Monday, July 28, 2008

The Great Movies: "The Lady Eve"

The Lady Eve
Preston Sturges, 1941

The Lady Eve is a likeable screwball romantic comedy made while the United States was staggering out of the Depression towards World War II. It offers a giddy look at high life at a time when "the boats aren't running" to Europe and everyone is more than a little on edge. Although not especially naughty, this is definitely a film made for adults, and a careful observer can read between the lines to discover that, in the late 1930s, people thought about sex a lot! I'll be. Also, a strong dash of physical humor is more than balanced by bracingly snappy writing. Despite the pratfalls, it's genuine grown-up wit on offer here.

Plot: Jane Stanwyck plays a professional cardsharp who makes her living fleecing fellow passengers on passenger liners; Henry Fonda plays a guy taking a trip on a passenger liner. So, you already know how the movie ends. Surprisingly, though, there are enough twists and turns before we get to the inevitable conclusion that things are kept amusing and even a little suspenseful.

Visuals: This movie is more about characters and dialogue than images. Ebert, however, justly points out a very long, one-shot scene where Stanwyck's character, having lured Our Hero back to her stateroom, thoroughly seduces him as his sits frozen in sheer shy terror. It's pretty cute.

Dialogue: Funny, and sometimes even subtle. Modern comedies, alas, are at best wry and ironic, and you rarely see one that pours on the snappy dialogue. Watching The Lady Eve made me jealous of an era where a director could throw one-liners at you too fast for you to catch them all.
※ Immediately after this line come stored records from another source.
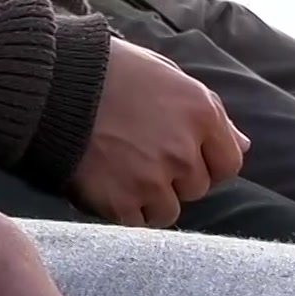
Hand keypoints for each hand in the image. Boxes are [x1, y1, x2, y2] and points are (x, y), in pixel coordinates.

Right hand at [72, 38, 248, 227]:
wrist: (51, 85)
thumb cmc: (109, 72)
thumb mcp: (167, 76)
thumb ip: (209, 112)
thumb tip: (244, 146)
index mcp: (200, 113)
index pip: (230, 163)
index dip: (207, 162)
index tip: (181, 155)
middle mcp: (183, 149)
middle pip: (197, 188)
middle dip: (175, 177)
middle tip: (141, 155)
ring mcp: (152, 179)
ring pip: (169, 210)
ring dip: (150, 198)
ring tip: (122, 170)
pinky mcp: (120, 202)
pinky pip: (137, 223)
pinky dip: (124, 210)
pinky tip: (107, 184)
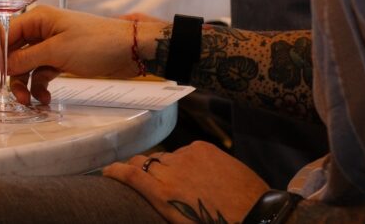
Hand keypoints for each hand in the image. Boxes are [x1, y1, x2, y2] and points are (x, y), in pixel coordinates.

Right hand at [0, 6, 166, 103]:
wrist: (133, 50)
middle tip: (6, 99)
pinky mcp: (61, 59)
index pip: (0, 36)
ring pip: (25, 67)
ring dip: (24, 85)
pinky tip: (46, 99)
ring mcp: (50, 45)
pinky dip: (40, 87)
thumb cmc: (97, 43)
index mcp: (36, 19)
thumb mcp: (58, 51)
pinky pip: (41, 73)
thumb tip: (2, 66)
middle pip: (10, 53)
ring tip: (31, 102)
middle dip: (7, 77)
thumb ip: (26, 58)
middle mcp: (40, 29)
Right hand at [103, 142, 268, 222]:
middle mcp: (170, 170)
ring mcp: (187, 156)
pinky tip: (198, 173)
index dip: (114, 170)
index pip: (127, 173)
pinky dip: (186, 160)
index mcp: (162, 193)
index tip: (107, 171)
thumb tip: (149, 191)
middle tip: (142, 176)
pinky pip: (186, 151)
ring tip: (181, 180)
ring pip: (166, 156)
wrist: (257, 217)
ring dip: (166, 166)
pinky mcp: (204, 148)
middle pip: (143, 161)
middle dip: (138, 167)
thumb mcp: (179, 220)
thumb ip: (160, 201)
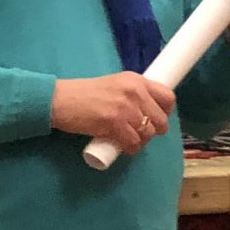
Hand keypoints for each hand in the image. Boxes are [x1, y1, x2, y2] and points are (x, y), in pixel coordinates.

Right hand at [51, 72, 174, 154]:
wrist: (61, 100)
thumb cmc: (85, 94)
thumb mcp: (114, 85)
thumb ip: (132, 94)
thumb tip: (149, 112)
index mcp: (136, 80)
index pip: (168, 96)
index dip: (165, 112)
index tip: (156, 118)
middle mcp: (134, 91)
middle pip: (161, 120)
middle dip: (153, 131)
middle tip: (139, 133)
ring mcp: (125, 107)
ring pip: (148, 134)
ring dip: (140, 141)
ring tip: (127, 139)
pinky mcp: (115, 123)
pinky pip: (133, 143)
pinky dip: (129, 149)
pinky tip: (121, 146)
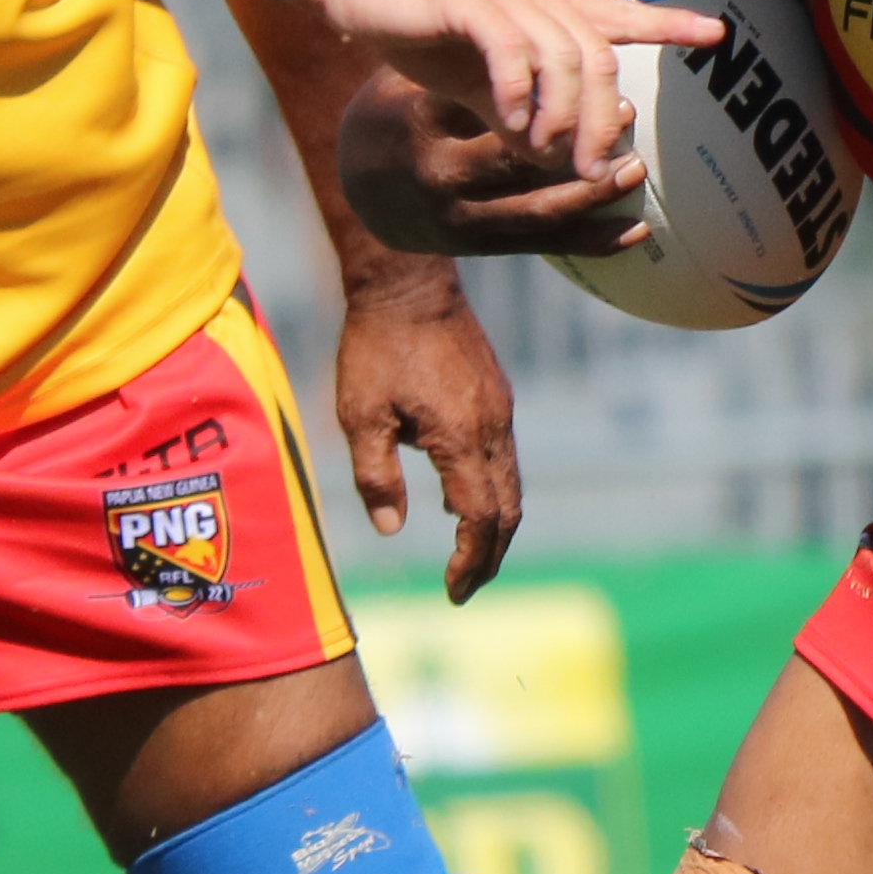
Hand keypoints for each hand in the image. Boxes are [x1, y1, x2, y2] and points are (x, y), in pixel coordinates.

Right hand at [307, 0, 718, 185]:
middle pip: (598, 56)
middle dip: (603, 120)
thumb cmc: (423, 24)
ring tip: (552, 154)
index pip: (620, 13)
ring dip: (562, 115)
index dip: (668, 22)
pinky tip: (512, 121)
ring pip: (561, 56)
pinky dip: (518, 90)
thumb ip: (524, 108)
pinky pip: (511, 49)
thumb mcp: (485, 73)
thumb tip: (556, 158)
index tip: (715, 33)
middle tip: (599, 171)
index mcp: (547, 1)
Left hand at [333, 275, 524, 600]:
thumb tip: (392, 529)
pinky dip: (493, 493)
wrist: (407, 282)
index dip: (470, 561)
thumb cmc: (374, 347)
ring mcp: (500, 409)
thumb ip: (375, 476)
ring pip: (513, 485)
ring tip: (467, 556)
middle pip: (508, 511)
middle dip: (489, 557)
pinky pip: (505, 458)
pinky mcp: (496, 395)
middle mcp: (492, 426)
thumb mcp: (360, 415)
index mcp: (460, 437)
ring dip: (494, 527)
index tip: (452, 591)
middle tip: (464, 588)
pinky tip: (463, 500)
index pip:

Prognosis: Not a Great Movie, really, but diverting enough. If you like the old black and whites, you should enjoy this one. It might be a good date movie, especially if you are dating a professional cardsharp.

1 comment:

Jennifer said...

Gotta admit, you've sold me on this one. (You're not surprised, are you? Granted, I was sold at "likeable screwball romantic comedy"; the details were just lagniappe.)